All of this sounds crazy, I know, and when I look back on it, on how far things went, it’s difficult to understand how I allowed myself to be pulled under so deeply. But I had stepped into Clive Richardson’s taxi. One can understand how such an unlikely occurrence could make a person believe she had a purpose, a fate, that transcended the ordinary realities of her world. Even all these years later, knowing what I do now, I cannot disabuse myself fully of the notion that forces were at work that season that defy easy explanation. At times I wondered, and wonder still, if Alison hadn’t strung all of this together from some perch beyond this world.

As the city released itself from the showy burdens of fall and grew quieter and colder, my life steadily reduced until it revolved entirely around two intertwined rituals: I could not stop listening to Alison’s diaries and I could not stop seeking out Clive. Her voice and his, that was all.

SO LAST night at dinner, my parents were having this totally riveting conversation about the dead patches on the lawn and my mom gets that Very Nice expression on her face that means exactly one thing, which is, I’m about to say something positive about a black person, and she goes, “It’s never looked the same since John died,” and my dad says, “That man was a miracle worker.” Then my mom turns to me and says, “You remember John, don’t you, sweetie? You loved him. You were so sad when he died. You cried and cried.” She smiled her sweet little smile. Whatever, it’s not worth getting into with her because it’s beyond her limitations to understand, so I just smiled a sweet little smile back, but in my head I was thinking, Wrong. Incorrect. That is not even remotely what happened.

Maybe you don’t even remember John anymore, Old Person Me. I don’t know what you still remember and what’s been crowded out by the fascinating life I really, really hope you’re living. John was our gardener when I was really little. He died when I was maybe four. Cancer, I think. I remember he had this pure white, lamb’s-wool hair and extremely dark skin. He came once a week to mow the lawn and every week my mom took me outside to say hello to him. He always tried to talk to me, but I always hid behind my mom’s legs. My mom would say, “She’s so shy,” which wasn’t true, I was a really gregarious kid, and obviously my mom knew that. I remember being completely terrified of John but not knowing why. My fear of him was totally inexplicable to me. I just felt it.

I remember when my mom told me he died, and I wasn’t crying because I loved him. I was crying because here was this really nice old man who had just wanted to be friendly to me, and on some level I got that my fear of him was bad, and maybe it hurt him, maybe I hurt him.

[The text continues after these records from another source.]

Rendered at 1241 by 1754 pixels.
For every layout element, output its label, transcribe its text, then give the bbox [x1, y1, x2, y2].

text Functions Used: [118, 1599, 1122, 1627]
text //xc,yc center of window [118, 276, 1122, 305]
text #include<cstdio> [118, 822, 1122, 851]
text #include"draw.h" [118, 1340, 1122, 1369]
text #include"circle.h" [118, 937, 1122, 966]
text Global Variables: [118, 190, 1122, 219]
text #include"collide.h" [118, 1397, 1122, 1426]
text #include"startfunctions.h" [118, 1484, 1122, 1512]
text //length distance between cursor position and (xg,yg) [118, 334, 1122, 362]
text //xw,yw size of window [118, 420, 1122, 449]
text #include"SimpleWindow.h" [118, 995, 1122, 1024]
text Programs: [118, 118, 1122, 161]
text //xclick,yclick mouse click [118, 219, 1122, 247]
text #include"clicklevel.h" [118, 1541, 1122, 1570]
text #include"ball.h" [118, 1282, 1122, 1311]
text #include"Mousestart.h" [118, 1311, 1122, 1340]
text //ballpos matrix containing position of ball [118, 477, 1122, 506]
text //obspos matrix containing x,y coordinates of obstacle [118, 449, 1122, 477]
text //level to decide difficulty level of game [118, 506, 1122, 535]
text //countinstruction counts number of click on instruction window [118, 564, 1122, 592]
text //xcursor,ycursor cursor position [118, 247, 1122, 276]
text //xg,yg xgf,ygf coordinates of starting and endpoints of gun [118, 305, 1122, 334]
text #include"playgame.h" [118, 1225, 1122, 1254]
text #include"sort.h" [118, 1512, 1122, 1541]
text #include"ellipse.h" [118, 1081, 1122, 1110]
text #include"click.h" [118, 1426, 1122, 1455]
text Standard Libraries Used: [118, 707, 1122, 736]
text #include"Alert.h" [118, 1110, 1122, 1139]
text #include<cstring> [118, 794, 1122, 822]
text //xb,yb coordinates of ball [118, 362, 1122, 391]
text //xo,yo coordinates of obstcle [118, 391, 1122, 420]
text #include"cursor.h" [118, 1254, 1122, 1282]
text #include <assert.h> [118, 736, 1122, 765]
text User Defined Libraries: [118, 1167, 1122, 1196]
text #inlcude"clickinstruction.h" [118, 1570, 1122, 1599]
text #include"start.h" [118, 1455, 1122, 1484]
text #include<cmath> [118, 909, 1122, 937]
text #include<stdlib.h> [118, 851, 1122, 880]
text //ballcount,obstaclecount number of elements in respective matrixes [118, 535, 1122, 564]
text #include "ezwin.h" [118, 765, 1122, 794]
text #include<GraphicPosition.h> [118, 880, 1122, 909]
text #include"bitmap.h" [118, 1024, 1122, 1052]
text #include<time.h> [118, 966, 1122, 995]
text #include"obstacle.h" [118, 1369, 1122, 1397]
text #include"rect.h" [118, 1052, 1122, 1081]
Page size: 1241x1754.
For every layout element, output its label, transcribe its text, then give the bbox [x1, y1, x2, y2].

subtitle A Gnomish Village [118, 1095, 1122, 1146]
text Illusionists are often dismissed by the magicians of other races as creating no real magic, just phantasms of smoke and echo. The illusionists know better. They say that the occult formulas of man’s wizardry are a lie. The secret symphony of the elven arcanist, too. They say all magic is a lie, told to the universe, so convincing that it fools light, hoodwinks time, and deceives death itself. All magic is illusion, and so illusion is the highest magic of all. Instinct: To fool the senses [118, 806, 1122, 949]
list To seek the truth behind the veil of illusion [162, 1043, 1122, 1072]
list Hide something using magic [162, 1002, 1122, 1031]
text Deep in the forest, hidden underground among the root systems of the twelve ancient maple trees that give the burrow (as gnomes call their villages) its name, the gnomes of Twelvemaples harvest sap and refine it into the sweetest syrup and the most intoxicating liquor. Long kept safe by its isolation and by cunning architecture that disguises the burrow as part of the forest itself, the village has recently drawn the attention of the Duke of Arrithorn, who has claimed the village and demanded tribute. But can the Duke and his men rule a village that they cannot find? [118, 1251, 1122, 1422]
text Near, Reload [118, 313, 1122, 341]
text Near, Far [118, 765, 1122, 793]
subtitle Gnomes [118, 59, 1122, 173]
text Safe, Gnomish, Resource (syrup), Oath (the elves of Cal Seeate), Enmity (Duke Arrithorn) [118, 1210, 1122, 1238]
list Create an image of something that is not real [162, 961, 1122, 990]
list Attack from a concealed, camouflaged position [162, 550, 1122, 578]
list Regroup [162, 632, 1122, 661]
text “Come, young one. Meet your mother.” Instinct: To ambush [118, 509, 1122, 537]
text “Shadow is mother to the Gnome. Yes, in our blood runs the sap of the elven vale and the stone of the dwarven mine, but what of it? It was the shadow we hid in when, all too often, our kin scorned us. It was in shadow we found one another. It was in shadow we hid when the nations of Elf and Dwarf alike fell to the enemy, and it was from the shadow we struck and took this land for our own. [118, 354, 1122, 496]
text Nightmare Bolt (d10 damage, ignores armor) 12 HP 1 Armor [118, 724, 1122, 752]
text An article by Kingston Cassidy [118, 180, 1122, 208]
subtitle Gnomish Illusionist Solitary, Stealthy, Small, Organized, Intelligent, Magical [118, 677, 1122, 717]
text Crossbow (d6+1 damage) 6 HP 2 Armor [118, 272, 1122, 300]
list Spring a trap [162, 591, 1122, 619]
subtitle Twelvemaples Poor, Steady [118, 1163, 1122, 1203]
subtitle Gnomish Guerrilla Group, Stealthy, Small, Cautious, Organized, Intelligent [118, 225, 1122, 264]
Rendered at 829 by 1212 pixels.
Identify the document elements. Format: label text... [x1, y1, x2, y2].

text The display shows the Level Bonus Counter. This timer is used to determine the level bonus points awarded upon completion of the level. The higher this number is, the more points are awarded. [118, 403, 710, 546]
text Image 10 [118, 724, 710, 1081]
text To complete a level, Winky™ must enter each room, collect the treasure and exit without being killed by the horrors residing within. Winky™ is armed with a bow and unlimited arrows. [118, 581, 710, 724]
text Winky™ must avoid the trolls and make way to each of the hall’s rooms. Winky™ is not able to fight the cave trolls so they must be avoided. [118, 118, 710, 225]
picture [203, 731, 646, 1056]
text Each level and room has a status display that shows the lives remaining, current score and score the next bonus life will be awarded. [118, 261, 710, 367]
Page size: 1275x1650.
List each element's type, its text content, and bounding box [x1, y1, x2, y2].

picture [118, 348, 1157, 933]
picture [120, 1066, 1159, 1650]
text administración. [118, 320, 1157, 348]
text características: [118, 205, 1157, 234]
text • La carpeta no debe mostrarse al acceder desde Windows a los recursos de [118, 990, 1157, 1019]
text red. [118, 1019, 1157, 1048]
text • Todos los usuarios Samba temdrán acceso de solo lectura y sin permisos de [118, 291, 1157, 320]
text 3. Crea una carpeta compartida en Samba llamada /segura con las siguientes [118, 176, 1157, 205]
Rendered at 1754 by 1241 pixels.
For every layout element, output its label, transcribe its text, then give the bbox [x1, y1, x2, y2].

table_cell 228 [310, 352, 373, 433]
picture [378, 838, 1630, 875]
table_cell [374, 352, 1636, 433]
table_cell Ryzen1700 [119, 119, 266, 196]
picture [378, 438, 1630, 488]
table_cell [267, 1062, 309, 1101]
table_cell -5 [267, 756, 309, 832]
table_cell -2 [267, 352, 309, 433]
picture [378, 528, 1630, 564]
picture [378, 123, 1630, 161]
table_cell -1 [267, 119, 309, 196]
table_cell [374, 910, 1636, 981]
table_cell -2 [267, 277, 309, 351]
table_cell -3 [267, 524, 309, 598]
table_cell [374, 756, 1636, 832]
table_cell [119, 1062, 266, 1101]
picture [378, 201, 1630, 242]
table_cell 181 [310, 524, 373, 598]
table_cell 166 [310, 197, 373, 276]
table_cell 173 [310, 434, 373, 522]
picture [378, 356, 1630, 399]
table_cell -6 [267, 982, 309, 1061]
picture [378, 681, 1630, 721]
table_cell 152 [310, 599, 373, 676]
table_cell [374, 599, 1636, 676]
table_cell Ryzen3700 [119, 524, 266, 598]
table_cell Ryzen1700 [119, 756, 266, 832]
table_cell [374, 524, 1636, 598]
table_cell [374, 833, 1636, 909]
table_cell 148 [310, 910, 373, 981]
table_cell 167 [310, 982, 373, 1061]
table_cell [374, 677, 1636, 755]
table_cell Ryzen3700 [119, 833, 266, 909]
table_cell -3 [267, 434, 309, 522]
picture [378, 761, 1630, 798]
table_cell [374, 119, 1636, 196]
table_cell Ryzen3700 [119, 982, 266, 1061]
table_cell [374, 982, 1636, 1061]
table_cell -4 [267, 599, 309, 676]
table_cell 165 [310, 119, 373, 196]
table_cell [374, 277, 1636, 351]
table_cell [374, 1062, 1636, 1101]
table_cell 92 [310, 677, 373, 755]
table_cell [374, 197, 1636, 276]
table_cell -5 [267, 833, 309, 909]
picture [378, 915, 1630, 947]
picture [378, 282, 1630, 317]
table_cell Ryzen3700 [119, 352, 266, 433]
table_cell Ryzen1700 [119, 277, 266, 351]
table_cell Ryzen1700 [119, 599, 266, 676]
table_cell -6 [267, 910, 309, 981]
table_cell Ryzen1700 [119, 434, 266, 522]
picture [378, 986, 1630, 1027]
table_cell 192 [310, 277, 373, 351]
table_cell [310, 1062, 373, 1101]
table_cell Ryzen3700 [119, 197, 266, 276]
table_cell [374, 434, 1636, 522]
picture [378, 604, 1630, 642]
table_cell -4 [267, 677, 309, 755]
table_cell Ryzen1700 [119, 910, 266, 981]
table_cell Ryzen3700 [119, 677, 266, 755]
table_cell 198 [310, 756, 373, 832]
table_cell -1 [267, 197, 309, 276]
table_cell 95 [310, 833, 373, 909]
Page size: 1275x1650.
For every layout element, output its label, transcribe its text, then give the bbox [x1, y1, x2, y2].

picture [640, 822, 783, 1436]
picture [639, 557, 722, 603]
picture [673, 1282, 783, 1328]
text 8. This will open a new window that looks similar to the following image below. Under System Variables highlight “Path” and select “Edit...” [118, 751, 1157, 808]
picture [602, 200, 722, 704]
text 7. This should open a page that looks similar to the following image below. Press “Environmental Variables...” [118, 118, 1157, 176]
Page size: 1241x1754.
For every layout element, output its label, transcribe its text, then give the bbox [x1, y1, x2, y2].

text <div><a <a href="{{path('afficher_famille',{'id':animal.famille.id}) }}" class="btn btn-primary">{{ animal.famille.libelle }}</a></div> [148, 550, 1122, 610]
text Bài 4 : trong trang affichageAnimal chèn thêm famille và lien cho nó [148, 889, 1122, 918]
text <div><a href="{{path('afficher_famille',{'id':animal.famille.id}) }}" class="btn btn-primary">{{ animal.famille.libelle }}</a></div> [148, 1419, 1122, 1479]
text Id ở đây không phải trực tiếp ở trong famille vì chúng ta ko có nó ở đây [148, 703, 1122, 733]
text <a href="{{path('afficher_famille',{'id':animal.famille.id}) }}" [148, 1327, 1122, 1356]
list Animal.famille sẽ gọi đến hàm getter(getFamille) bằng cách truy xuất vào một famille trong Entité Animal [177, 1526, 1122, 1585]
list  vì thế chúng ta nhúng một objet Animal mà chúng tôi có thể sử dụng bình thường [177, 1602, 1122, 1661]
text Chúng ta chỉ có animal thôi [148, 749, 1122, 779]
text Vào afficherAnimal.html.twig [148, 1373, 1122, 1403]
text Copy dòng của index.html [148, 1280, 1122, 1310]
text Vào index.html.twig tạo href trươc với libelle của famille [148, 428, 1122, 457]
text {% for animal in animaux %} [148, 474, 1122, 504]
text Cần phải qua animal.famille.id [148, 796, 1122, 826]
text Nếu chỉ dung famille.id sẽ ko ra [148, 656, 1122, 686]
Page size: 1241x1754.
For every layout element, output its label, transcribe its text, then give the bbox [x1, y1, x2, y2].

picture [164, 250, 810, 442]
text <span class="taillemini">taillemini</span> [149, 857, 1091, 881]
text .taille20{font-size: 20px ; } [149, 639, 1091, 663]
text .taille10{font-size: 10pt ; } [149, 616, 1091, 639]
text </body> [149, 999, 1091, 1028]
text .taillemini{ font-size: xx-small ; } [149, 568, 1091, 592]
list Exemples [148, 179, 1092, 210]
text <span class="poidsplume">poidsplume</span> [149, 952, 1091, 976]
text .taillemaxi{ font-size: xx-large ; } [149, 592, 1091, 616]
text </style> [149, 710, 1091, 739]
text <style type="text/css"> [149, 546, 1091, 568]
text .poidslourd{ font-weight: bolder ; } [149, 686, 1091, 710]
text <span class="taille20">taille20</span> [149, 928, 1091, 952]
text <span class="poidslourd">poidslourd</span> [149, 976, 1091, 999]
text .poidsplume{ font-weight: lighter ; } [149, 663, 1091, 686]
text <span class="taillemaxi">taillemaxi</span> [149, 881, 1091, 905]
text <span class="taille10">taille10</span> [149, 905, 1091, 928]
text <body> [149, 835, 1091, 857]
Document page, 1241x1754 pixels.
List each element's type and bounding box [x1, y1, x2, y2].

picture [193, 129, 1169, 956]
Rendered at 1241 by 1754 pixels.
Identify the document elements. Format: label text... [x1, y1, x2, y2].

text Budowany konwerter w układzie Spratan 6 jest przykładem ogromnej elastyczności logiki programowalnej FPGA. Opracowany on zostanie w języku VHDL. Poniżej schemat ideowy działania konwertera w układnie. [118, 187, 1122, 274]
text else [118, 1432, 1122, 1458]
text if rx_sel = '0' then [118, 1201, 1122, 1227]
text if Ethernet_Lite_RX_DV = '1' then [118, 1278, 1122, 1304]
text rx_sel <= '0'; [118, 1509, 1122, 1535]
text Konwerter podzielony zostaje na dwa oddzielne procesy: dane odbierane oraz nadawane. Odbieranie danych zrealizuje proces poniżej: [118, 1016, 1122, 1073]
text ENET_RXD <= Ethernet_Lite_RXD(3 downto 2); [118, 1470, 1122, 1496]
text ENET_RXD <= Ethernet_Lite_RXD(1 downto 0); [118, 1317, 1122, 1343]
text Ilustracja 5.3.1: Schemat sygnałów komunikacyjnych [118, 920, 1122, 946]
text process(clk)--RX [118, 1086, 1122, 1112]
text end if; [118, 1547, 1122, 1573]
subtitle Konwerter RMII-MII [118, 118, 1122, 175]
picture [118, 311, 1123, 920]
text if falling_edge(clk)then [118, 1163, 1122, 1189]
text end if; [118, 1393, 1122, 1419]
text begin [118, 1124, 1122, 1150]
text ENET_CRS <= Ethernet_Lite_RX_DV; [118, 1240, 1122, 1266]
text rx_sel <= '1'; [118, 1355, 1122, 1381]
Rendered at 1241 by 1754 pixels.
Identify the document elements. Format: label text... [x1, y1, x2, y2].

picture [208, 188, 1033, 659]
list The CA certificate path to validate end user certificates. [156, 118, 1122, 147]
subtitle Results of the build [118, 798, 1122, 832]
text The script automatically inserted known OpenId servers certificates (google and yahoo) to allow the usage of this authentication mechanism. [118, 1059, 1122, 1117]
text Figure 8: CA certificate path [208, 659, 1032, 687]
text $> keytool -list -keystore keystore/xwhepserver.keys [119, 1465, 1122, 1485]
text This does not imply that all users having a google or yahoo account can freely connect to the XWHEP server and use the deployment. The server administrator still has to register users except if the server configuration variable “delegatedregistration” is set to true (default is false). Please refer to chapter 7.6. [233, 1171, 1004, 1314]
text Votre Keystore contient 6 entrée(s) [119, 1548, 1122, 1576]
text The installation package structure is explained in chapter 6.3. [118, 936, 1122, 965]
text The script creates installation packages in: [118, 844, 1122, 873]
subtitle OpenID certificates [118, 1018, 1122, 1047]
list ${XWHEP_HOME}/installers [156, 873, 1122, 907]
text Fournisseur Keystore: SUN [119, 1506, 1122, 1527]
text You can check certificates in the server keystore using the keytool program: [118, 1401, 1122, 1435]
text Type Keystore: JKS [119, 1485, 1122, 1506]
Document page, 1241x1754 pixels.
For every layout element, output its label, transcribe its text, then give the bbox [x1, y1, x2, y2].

My mom just drives me crazy. Like, you do not get to choose to raise your family in a place with only white people plus a few Indian and Chinese doctors and then convince yourself that your kid desperately loved the black gardener who you took her outside for some beneficial interaction with, and that this love is proof that even though you made the choices you made, it doesn’t matter, because your kids are good and you are good and you are all just so very, very good.

I RETURNED to the Little Sweet again a few nights later. Clive looked up when I walked through the door. He did not acknowledge me, and I pretended not to notice him. I got in line. I could feel him watching me. Vincia was curt with me, all business. I paid for my food. Then I turned and let my eyes fall on him as if I’d just spotted him. I walked over to his table.